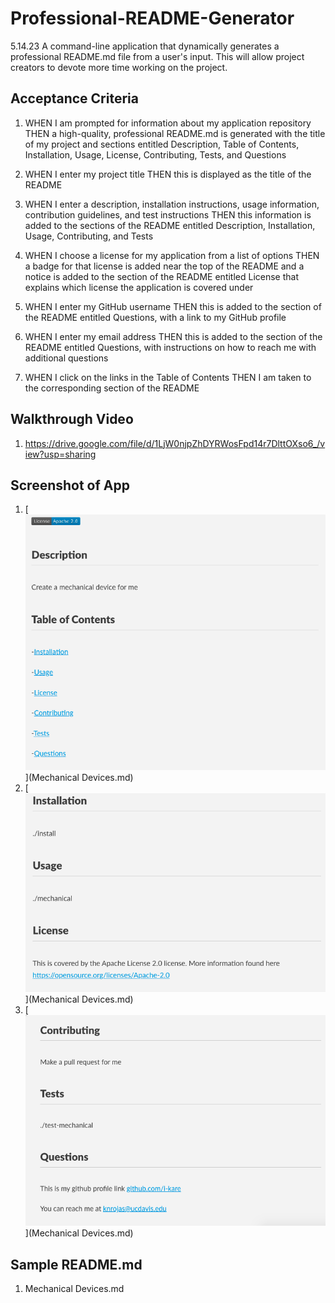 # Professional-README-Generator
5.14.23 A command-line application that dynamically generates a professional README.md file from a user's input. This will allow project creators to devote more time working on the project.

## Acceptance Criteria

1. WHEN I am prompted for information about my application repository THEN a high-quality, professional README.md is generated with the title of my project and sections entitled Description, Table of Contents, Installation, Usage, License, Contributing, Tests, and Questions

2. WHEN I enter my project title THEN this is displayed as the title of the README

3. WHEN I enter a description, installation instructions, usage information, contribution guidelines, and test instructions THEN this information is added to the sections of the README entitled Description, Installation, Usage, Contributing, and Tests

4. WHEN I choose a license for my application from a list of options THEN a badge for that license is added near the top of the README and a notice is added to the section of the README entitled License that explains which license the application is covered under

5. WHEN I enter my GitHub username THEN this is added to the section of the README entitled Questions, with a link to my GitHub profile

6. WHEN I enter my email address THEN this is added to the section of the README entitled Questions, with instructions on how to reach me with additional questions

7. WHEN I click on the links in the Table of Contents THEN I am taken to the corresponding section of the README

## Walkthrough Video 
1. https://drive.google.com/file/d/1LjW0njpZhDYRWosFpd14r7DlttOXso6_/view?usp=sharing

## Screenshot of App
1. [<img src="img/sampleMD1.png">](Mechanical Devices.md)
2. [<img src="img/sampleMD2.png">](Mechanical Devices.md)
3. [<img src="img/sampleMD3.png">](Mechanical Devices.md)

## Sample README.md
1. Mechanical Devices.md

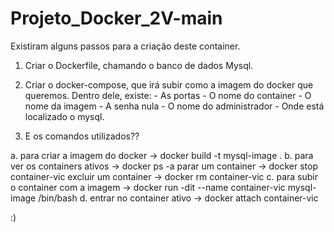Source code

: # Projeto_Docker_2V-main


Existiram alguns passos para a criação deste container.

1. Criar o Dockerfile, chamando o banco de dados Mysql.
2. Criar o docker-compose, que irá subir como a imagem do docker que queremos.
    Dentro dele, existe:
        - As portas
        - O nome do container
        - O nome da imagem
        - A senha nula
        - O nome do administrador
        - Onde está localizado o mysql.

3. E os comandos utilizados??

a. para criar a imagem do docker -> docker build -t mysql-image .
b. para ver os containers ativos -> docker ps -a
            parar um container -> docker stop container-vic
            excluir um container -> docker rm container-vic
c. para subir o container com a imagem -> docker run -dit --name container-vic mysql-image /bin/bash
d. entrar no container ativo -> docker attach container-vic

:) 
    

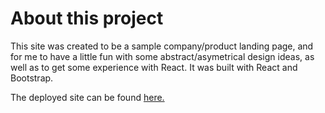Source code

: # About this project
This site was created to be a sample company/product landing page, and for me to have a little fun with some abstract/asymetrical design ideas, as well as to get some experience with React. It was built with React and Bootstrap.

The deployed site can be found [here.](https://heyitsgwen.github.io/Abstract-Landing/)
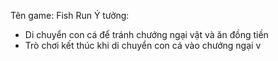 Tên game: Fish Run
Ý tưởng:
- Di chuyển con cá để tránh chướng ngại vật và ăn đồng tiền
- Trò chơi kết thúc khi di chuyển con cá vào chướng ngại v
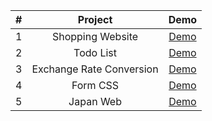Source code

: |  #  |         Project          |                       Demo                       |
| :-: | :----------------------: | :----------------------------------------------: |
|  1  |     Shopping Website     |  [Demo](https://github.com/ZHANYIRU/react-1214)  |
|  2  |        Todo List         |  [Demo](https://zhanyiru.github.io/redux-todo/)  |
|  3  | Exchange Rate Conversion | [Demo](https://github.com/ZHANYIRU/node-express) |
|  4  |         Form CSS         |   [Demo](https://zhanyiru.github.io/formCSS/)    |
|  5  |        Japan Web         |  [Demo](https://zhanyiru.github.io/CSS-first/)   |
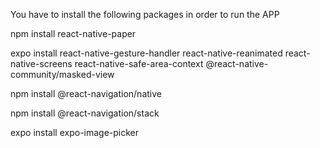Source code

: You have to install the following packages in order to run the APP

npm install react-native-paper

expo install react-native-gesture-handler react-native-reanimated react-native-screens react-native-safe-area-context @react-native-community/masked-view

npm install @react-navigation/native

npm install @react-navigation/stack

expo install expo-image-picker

Your objective:
Transcribe all of the data above line for line, leaving out the pictures.

Task response:
 # Professional-README-Generator
5.14.23 A command-line application that dynamically generates a professional README.md file from a user's input. This will allow project creators to devote more time working on the project.

## Acceptance Criteria

1. WHEN I am prompted for information about my application repository THEN a high-quality, professional README.md is generated with the title of my project and sections entitled Description, Table of Contents, Installation, Usage, License, Contributing, Tests, and Questions

2. WHEN I enter my project title THEN this is displayed as the title of the README

3. WHEN I enter a description, installation instructions, usage information, contribution guidelines, and test instructions THEN this information is added to the sections of the README entitled Description, Installation, Usage, Contributing, and Tests

4. WHEN I choose a license for my application from a list of options THEN a badge for that license is added near the top of the README and a notice is added to the section of the README entitled License that explains which license the application is covered under

5. WHEN I enter my GitHub username THEN this is added to the section of the README entitled Questions, with a link to my GitHub profile

6. WHEN I enter my email address THEN this is added to the section of the README entitled Questions, with instructions on how to reach me with additional questions

7. WHEN I click on the links in the Table of Contents THEN I am taken to the corresponding section of the README

## Walkthrough Video 
1. https://drive.google.com/file/d/1LjW0njpZhDYRWosFpd14r7DlttOXso6_/view?usp=sharing

## Screenshot of App
1. [<img src="img/sampleMD1.png">](Mechanical Devices.md)
2. [<img src="img/sampleMD2.png">](Mechanical Devices.md)
3. [<img src="img/sampleMD3.png">](Mechanical Devices.md)

## Sample README.md
1. Mechanical Devices.md

Source code

: # Projeto_Docker_2V-main


Existiram alguns passos para a criação deste container.

1. Criar o Dockerfile, chamando o banco de dados Mysql.
2. Criar o docker-compose, que irá subir como a imagem do docker que queremos.
    Dentro dele, existe:
        - As portas
        - O nome do container
        - O nome da imagem
        - A senha nula
        - O nome do administrador
        - Onde está localizado o mysql.

3. E os comandos utilizados??

a. para criar a imagem do docker -> docker build -t mysql-image .
b. para ver os containers ativos -> docker ps -a
            parar um container -> docker stop container-vic
            excluir um container -> docker rm container-vic
c. para subir o container com a imagem -> docker run -dit --name container-vic mysql-image /bin/bash
d. entrar no container ativo -> docker attach container-vic

:) 
    

Source code

: # About this project
This site was created to be a sample company/product landing page, and for me to have a little fun with some abstract/asymetrical design ideas, as well as to get some experience with React. It was built with React and Bootstrap.

The deployed site can be found [here.](https://heyitsgwen.github.io/Abstract-Landing/)
 Tên game: Fish Run
Ý tưởng:
- Di chuyển con cá để tránh chướng ngại vật và ăn đồng tiền
- Trò chơi kết thúc khi di chuyển con cá vào chướng ngại v
Source code

: |  #  |         Project          |                       Demo                       |
| :-: | :----------------------: | :----------------------------------------------: |
|  1  |     Shopping Website     |  [Demo](https://github.com/ZHANYIRU/react-1214)  |
|  2  |        Todo List         |  [Demo](https://zhanyiru.github.io/redux-todo/)  |
|  3  | Exchange Rate Conversion | [Demo](https://github.com/ZHANYIRU/node-express) |
|  4  |         Form CSS         |   [Demo](https://zhanyiru.github.io/formCSS/)    |
|  5  |        Japan Web         |  [Demo](https://zhanyiru.github.io/CSS-first/)   |
Source code

: You have to install the following packages in order to run the APP

npm install react-native-paper

expo install react-native-gesture-handler react-native-reanimated react-native-screens react-native-safe-area-context @react-native-community/masked-view

npm install @react-navigation/native

npm install @react-navigation/stack

expo install expo-image-picker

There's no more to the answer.